Wohl points to a study done in September by the North Carolina Department of Health and Human Services that documented about 11,000 reinfections. Of those, only 200 cases were in people who were vaccinated.

“We encourage anybody who’s had infection to still get vaccinated because vaccination helps the body prepare by making a more robust set of antibodies,” Snyder said. “They bind more strongly, and especially the boosters are broader. They’re able to recognize differences in the virus.”

After a vaccine, any reinfection would probably produce a much less serious illness.

What if I was boosted and then got Covid? Can I throw caution to the wind afterward?

If you’ve had a breakthrough infection, your immune system is well-primed and ready to fight the coronavirus when it encounters it again, Wohl said. Your body should be better prepared if you encounter Omicron again, but there’s no absolute guarantee that you’d be protected if, for example, you waded into an unmasked crowd at a concert.

“We are in the middle of the surge of surges.
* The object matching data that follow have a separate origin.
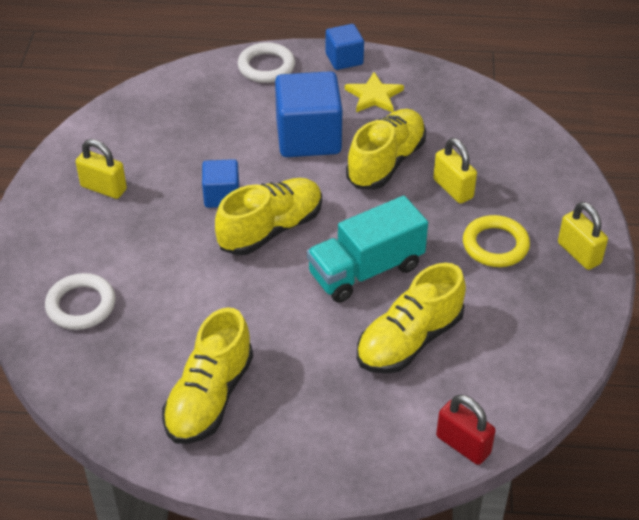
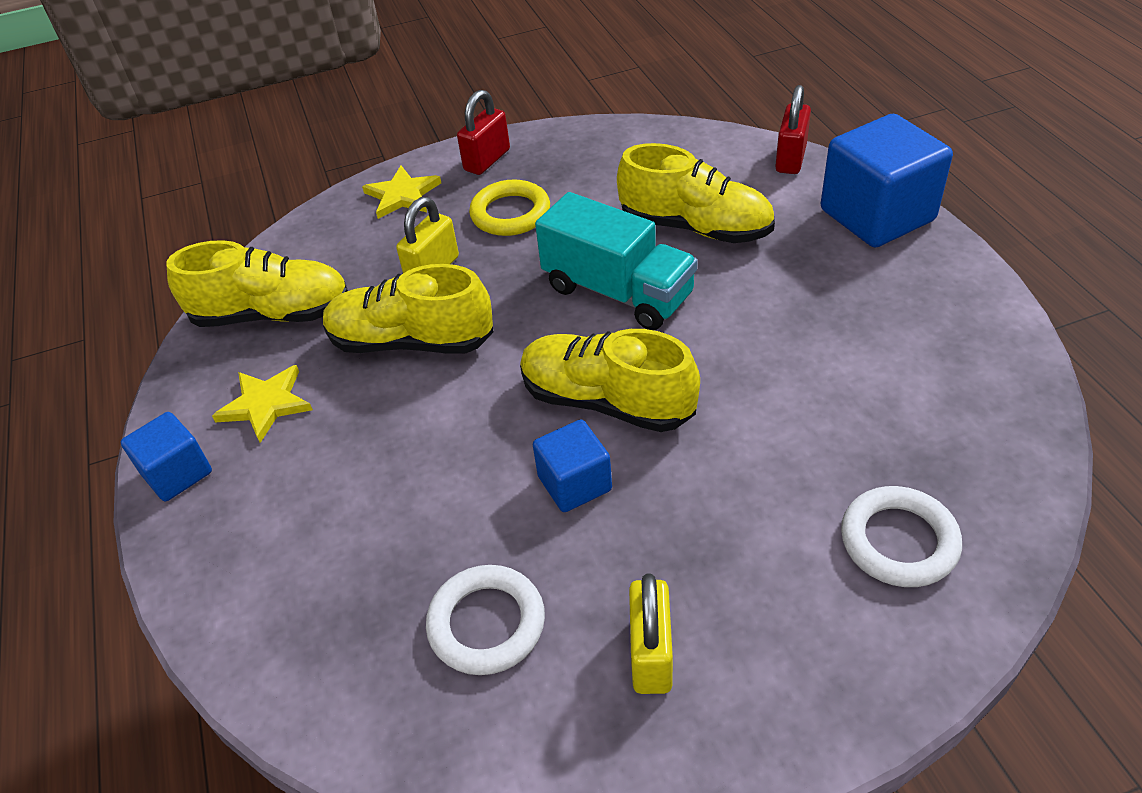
camera: 110 degrees left, 0 degrees up
yellow shoe [162,307,253,444] -> yellow shoe moved to [166,240,348,327]
white ring [238,42,295,83] -> white ring moved to [426,565,545,675]
blue cube [275,71,342,157] -> blue cube moved to [821,114,953,248]
yellow padlock [558,202,608,270] -> red padlock [457,90,510,175]
none -> yellow star [362,166,441,219]

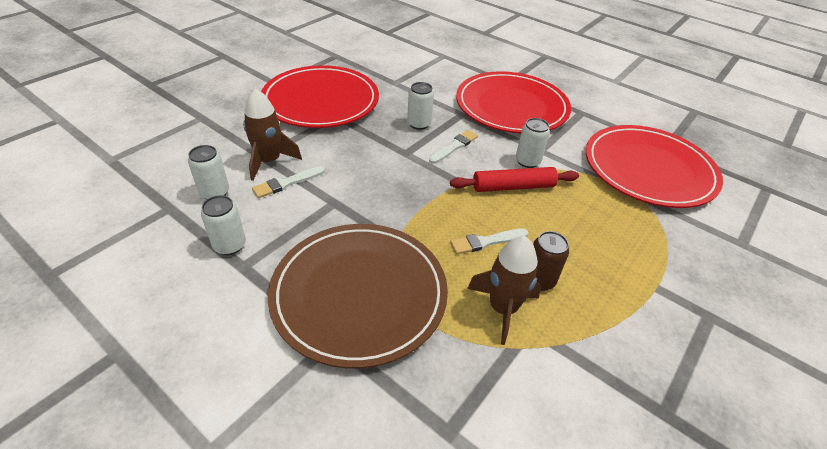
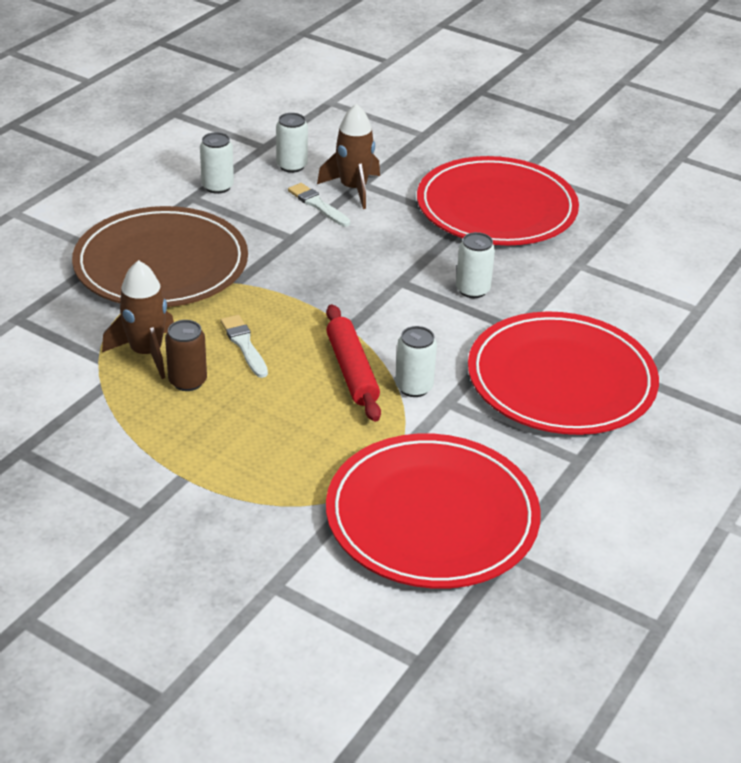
camera: 85 degrees right, 5 degrees down
white brush [429,130,478,164] -> none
This is the worst time to be out there unmasked and around other people’s noses and throats,” Wohl said.

Plus, again, you can’t be sure that the virus you come into contact with will be the same variant you caught before.

“The reason why the person who’s had Covid and boosted still wants to use common sense is because we don’t understand yet what other variants will be out there and how they will react to them,” Cohen said.

Can I get long Covid after Omicron? Or could my kids get MIS-C?

The Omicron variant is too new for experts to know anything about its long-term effects.

“We don’t know yet,” Snyder said. “It’s too soon to know.”

Research has found that vaccination slashes your risk of long-term Covid symptoms. And other studies say the most severe effects of a Covid complication called multisystem inflammatory syndrome in children (MIS-C) resolve within six months.